Almanya’dan mektup var… Belkıs Önal Pişmişler’in kaleminden Saruhan Ayber

Bursa basınının gelişiminde çok özel bir yeri olan Saruhan Ayber büyüğümüzü iki hafta önce toprağa verdik. Ama başta yetişmelerine emek verdiği gazeteciler olmak üzere, dostları onu unutmadı, anılarında yaşatıyorlar.
Bunlardan biri de…
Bir süredir Almanya’da yaşayan Belkıs Önal Pişmişler oldu. Gazetecilik yaşamına Bursa Hakimiyet’te başlayan, Olay’ın ilk döneminde birlikte çalıştığımız Belkıs, yetişmesinde emeği ve desteği olan Saruhan Ayber’in vefatı üzerine duygularını anlatan bir yazı kaleme aldı.
Sütunlarımızı…
Belkıs’ın kalemine ve duygularına bırakıyoruz:
Güya Saruhan Ayber, Yılmaz Akkılıҫ, Ömer Ersöz ve pek ҫok  arkadaşla buluşacak, çay içip  dağılacaktık yine, herhangi bir akşamüstü…

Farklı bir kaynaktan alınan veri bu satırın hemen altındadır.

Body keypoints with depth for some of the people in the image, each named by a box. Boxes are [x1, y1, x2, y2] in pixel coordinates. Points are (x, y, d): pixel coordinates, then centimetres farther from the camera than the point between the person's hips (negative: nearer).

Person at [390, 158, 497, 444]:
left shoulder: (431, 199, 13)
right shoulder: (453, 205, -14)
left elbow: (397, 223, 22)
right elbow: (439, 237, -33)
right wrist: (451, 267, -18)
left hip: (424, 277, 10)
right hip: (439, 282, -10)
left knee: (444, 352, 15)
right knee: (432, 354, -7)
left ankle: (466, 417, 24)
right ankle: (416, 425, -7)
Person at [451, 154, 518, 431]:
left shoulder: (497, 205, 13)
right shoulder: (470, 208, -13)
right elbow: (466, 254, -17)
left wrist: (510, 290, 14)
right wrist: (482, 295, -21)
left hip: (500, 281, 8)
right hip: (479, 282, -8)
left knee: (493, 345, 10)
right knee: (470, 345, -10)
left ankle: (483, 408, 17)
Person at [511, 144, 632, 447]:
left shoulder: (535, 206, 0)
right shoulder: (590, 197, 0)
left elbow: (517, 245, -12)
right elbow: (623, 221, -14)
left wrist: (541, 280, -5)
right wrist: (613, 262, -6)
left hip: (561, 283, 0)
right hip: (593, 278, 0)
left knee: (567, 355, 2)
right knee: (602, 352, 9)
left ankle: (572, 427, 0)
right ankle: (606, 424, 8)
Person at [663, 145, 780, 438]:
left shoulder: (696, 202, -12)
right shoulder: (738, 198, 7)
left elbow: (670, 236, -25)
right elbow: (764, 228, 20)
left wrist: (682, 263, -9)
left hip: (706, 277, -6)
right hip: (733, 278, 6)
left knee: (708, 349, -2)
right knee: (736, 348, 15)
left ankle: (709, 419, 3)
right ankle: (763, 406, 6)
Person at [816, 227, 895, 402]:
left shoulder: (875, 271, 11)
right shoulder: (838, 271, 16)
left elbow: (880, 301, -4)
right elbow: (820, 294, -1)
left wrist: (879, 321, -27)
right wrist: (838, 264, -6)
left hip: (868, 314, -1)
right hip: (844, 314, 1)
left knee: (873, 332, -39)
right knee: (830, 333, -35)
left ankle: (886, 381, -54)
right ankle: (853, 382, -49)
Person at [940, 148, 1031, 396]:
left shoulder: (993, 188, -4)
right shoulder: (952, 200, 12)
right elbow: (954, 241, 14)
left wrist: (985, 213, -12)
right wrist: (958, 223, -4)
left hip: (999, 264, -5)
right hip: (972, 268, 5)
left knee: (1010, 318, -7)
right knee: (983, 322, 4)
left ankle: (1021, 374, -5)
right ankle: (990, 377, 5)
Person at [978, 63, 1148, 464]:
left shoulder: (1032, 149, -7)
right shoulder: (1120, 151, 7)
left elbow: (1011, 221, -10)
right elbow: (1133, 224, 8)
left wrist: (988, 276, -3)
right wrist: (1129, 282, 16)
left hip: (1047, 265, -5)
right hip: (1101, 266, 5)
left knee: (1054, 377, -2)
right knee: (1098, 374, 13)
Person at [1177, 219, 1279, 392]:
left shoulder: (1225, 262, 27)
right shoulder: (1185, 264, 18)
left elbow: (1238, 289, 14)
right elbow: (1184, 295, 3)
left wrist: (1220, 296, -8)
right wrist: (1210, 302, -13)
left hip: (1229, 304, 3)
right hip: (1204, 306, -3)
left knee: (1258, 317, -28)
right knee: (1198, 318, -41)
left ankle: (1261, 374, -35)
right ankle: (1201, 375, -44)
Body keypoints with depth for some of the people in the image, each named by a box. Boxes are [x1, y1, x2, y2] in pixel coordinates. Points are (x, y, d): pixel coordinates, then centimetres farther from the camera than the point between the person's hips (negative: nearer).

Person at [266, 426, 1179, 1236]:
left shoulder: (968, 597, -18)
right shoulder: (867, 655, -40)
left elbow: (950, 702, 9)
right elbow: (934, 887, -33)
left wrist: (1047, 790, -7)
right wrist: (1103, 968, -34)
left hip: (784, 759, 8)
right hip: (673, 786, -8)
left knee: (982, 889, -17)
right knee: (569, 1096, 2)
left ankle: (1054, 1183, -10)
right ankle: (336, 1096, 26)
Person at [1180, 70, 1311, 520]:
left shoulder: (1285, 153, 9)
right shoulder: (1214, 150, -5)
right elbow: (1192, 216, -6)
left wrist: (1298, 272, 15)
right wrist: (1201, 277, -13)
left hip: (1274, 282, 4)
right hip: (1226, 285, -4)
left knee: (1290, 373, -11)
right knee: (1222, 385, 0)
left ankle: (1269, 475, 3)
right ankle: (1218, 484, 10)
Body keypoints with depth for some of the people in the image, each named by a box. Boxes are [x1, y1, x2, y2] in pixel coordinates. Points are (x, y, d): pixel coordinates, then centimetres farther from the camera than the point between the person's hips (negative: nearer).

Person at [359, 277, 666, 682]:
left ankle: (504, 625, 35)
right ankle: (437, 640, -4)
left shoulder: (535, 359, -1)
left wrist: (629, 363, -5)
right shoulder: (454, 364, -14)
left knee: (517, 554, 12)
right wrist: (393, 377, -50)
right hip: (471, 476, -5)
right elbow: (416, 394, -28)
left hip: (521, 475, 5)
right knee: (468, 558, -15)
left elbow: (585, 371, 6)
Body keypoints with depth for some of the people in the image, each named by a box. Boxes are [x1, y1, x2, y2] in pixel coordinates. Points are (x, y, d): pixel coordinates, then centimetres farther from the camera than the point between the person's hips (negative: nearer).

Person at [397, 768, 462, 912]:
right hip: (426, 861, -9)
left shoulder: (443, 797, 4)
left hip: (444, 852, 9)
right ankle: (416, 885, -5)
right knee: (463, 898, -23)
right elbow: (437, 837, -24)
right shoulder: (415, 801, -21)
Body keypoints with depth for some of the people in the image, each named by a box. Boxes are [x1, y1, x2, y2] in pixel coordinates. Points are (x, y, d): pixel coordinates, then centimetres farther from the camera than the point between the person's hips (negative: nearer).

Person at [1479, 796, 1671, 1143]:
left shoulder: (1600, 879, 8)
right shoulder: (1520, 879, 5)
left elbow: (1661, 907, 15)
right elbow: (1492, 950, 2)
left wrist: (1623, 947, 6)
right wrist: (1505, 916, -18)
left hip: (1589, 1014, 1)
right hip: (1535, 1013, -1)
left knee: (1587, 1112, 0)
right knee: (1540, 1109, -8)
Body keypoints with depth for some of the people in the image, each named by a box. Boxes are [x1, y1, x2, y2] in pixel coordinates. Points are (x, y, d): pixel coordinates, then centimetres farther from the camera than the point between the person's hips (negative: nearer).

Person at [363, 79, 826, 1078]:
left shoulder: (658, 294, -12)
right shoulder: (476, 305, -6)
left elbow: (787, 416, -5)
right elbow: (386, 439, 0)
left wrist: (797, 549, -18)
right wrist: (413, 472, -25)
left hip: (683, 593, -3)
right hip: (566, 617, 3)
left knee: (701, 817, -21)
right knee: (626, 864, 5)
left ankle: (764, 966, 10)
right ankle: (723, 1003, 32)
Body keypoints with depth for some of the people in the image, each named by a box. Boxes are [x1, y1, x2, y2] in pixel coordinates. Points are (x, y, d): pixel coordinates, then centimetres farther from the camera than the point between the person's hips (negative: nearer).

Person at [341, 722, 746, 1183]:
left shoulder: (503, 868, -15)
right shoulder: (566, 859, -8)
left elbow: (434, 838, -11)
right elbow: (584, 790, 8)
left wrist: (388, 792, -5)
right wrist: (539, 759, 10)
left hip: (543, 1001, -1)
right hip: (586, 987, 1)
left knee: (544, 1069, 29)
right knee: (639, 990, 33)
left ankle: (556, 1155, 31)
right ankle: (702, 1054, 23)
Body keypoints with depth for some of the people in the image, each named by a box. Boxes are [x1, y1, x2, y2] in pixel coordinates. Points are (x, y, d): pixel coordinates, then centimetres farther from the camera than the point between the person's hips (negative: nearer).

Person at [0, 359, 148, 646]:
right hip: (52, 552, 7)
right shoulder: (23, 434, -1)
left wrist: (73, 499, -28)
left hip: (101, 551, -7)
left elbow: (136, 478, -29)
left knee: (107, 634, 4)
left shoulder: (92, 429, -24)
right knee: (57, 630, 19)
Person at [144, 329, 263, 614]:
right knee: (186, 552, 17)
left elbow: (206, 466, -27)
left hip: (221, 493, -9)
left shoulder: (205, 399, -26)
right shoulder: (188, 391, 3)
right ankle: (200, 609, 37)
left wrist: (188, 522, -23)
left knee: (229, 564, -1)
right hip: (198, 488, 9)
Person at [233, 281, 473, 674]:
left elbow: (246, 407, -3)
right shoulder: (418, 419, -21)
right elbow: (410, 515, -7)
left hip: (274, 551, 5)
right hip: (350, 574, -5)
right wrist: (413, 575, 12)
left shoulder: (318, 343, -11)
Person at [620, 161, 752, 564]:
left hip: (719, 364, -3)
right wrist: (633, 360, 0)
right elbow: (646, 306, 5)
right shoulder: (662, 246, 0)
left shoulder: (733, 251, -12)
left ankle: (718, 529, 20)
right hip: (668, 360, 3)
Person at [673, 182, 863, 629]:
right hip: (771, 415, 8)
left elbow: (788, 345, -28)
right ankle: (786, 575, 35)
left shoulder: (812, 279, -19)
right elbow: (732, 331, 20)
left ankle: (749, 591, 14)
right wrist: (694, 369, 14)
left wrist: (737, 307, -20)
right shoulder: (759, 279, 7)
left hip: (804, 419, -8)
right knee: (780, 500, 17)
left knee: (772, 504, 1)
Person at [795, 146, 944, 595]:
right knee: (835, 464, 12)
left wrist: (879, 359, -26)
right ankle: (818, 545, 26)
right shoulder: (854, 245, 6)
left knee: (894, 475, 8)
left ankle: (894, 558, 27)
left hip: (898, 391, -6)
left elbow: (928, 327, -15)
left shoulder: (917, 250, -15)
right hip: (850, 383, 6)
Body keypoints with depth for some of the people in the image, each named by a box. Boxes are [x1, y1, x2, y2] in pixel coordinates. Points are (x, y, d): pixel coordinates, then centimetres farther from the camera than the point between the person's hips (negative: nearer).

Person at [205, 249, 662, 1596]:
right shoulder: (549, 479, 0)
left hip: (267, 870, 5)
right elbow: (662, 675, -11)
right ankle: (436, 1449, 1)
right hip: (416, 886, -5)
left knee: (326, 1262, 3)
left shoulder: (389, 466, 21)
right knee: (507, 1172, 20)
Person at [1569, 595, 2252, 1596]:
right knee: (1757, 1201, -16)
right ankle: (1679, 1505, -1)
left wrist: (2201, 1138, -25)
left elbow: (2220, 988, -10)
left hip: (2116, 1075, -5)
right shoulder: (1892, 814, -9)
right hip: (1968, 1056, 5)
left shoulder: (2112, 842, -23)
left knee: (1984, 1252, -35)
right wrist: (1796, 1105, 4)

Böyle derken, gecen yıl bizi yakıp giden annem “İyi de…” demişti, “Unutma bak, kabından akmış su aynı kabı doldurmaz.”
Saruhan Ayber’in vefatıyla, Akkılıҫ ve Ersöz’ün özgün ve tutkulu karakterleriyle bir üҫlü olarak Bursa’da dönemlerine yaptıkları entelektüel müdahalelerin izlerini andım.
Ayber, aralarında bulunmaktan büyük bir onur duyduğum, 12 Eylülden çıkmayı talep eden gazetecilik hattıyla, bunu onaylayan Bursa kamuoyunun arasındaki müthiş buluşmanın arabulucusudur.
Organize Sanayi Bölgesi’nde işçilerin kullanmak zorunda oldukları suyla ilgili gazetede çıkan ilk haberimden sonra Emniyet Basın Bürosu’ndan gelen telefonla, “Artık işten çıkarılırım” deyip çekmecemi toplarken, Saruhan Bey’in  “Hadi, bu ilk haber için çay ısmarla yazı işlerine” deyişi unutulur gibi değildir.
Üstelik, böylesi bir karşı çıkış kişisel bir anı olarak  da kalamaz.
Saruhan Bey kibirli değil ama mağrur bir gazetecilik özgüveni armağan etti Bursa’ya.
Saruhan Bey için de,Yılmaz Amca’da yaptığımı yaptım. Belgin Önal’ın Ölümlülüğün Ölümü ile ilgili yazdıklarına güvendim, sonra da bir sokak çalgıcısı Saruhan Ayber için Cav Bella’yı çaldı.